◆ DOCUMENT EXTRACT ◆
Segment Open

# Any Leonard Cohen fans?



## ksargent (Feb 8, 2012)

I was fortunate enough to see one of his shows on this tour. An amazing artist.


----------



## Meaghan (Jul 31, 2010)

I am just discovering Leonard Cohen, thanks to living with new people who listen to lots of music I've never heard before. I like him very much, though I don't know him very well yet.


----------



## DavidJones (Aug 17, 2011)

No ????????


----------



## Chrythes (Oct 13, 2011)

I liked his singing poetry era the best.


----------



## ksargent (Feb 8, 2012)

Chrythes said:


> I liked his singing poetry era the best.


I would assume by that you mean his early work, but I would suggest that there is a lot poetry in the songs on Old Ideas.


----------



## kv466 (May 18, 2011)

Cohen fan, here!


(Hey, Meg,...where ya been?!...nice to see you, as always)


----------



## Meaghan (Jul 31, 2010)

kv466 said:


> (Hey, Meg,...where ya been?!...nice to see you, as always)


Haven't been posting much because I've been busier than I've been in a long time, adjusting to a very different life here in Philadelphia (arrived about six weeks ago). Working almost full time, going to classes, and making four mile (round-trip) walks to Settlement Music School when I can find time to practice piano. And living in a very musical apartment (though not classical). The two guys I live with play guitar and sing, and one of them is teaching me a little guitar.


----------



## Il_Penseroso (Nov 20, 2010)

Here a Cohen fan too, I love his song Democracy... oh, and of course Take this Waltz !


----------

Segment Closed

◆ SUPPLIED DATA ◆
Segment Open

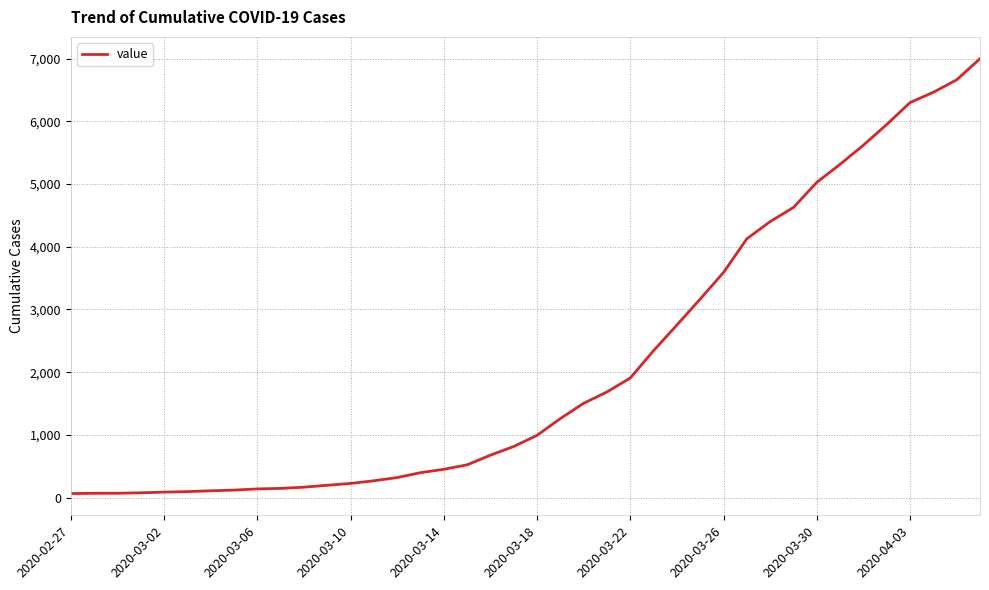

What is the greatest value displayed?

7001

Segment Closed

◆ WHAT YOU NEED TO DO ◆
- A) Answer these from the Leonard Cohen thread:
(i) Which city did Meaghan recently move to?
(ii) Which album does ksargent say has a lot of poetry in its songs?
(iii) Which two songs does Il_Penseroso name?
- B) Retype the Leonard Cohen thread from "Haven't been posting" to "a little guitar.".
The lines aren't needed for anything here.

◆ TASK-BY-TASK RESULTS ◆
- A)
(i) Philadelphia
(ii) Old Ideas
(iii) Democracy and Take this Waltz

- B)
Haven't been posting much because I've been busier than I've been in a long time, adjusting to a very different life here in Philadelphia (arrived about six weeks ago). Working almost full time, going to classes, and making four mile (round-trip) walks to Settlement Music School when I can find time to practice piano. And living in a very musical apartment (though not classical). The two guys I live with play guitar and sing, and one of them is teaching me a little guitar.